[Stored data entries]
============
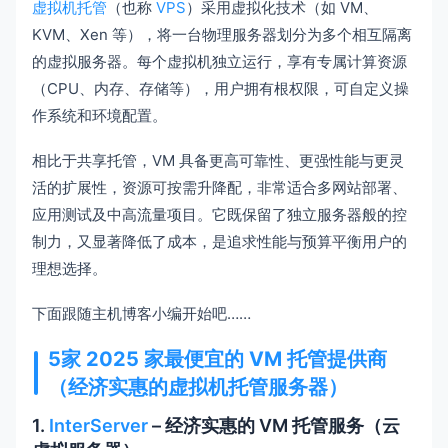
虚拟机托管
（也称
VPS
）采用虚拟化技术（如 VM、
KVM、Xen 等），将一台物理服务器划分为多个相互隔离
的虚拟服务器。每个虚拟机独立运行，享有专属计算资源
（CPU、内存、存储等），用户拥有根权限，可自定义操
作系统和环境配置。
相比于共享托管，VM 具备更高可靠性、更强性能与更灵
活的扩展性，资源可按需升降配，非常适合多网站部署、
应用测试及中高流量项目。它既保留了独立服务器般的控
制力，又显著降低了成本，是追求性能与预算平衡用户的
理想选择。
下面跟随主机博客小编开始吧……
5家 2025 家最便宜的 VM 托管提供商
（经济实惠的虚拟机托管服务器）
1.
InterServer
– 经济实惠的 VM 托管服务（云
============
- _Task to carry out_
Search the data for "应用测试及中高流量项目。它既保留了独立服务器般的控". Beginning with that line, set down every line through the last exactly.

- _Exercise solution_
应用测试及中高流量项目。它既保留了独立服务器般的控
制力，又显著降低了成本，是追求性能与预算平衡用户的
理想选择。
下面跟随主机博客小编开始吧……
5家 2025 家最便宜的 VM 托管提供商
（经济实惠的虚拟机托管服务器）
1.
InterServer
– 经济实惠的 VM 托管服务（云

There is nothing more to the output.